Step 1: Calculate the initial concentrations of Ca2+ and F^- ions:
For Ca2+:
We are adding 0.10 L of a 2.3 × 10–4 M solution of CaCl2, so the initial concentration of Ca2+ is 2.3 × 10–4 M.
For F^-:
We have 0.50 L of a 5.0 × 10–3 M solution of NaF, so the initial concentration of F^- is 5.0 × 10–3 M.
Step 2: Calculate the reaction quotient, Q, by multiplying the concentrations of the ions:
Q = [Ca2+][F^-]^2
Q = (2.3 × 10–4)(5.0 × 10–3)^2
Step 3: Compare the Q value to the Ksp value:
If Q < Ksp, then no precipitate will form because the system is not saturated.
If Q > Ksp, then a precipitate will form because the system is already saturated.
In this case, we compare the Q value to the given Ksp value of CaF2, which is 3.9 × 10–11.
To determine if a precipitate will form when 0.10 L of 2.3 × 10–4 M CaCl2 is added to 0.50 L of 5.0 × 10–3 M NaF, we need to compare the ion concentrations required for precipitation with the ion concentrations provided.
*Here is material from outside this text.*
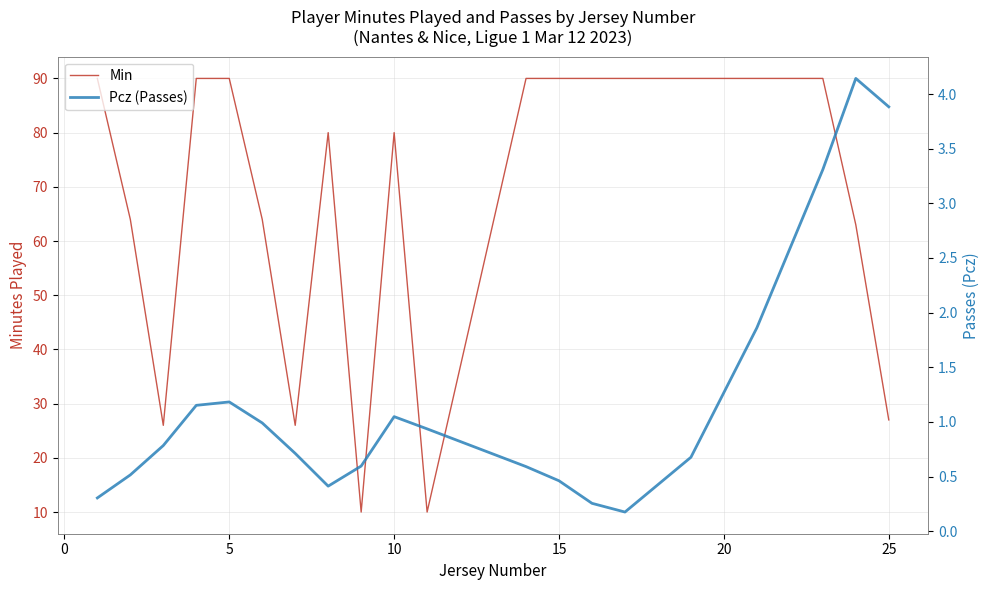

What is the highest value of the Min series?

90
First, let's write the balanced equation for the dissociation of CaF2:
CaF2(s) ⇌ Ca2+(aq) + 2F–(aq)
From the equation, we can see that one mole of CaF2 produces one mole of Ca2+ and two moles of F–.
Next, let's consider the ions present in the solution:
For CaCl2:
CaCl2(s) ⇌ Ca2+(aq) + 2Cl–(aq)
For NaF:
NaF(s) ⇌ Na+(aq) + F–(aq)
Now, calculate the ion concentrations in the mixed solution by using the equation: concentration (M) = moles/volume (L)
For Ca2+:
Concentration = (0.10 L) × (2.3 × 10–4 M) = 2.3 × 10–5 M
For F–:
Concentration = (0.50 L) × (5.0 × 10–3 M) = 2.5 × 10–3 M
From the stoichiometry of the balanced equation, we know that for every Ca2+ ion, two F– ions are required for the formation of CaF2.
To determine if precipitation will occur, we need to compare the ion product (Q) to the solubility product constant (Ksp):
Q = [Ca2+][F–]^2
Now, substitute the ion concentrations calculated earlier into the ion product equation:
Q = (2.3 × 10–5 M)(2.5 × 10–3 M)^2 = 1.4 × 10–9
Since Q (1.4 × 10–9) is less than Ksp (3.9 × 10–11), a precipitate will not form.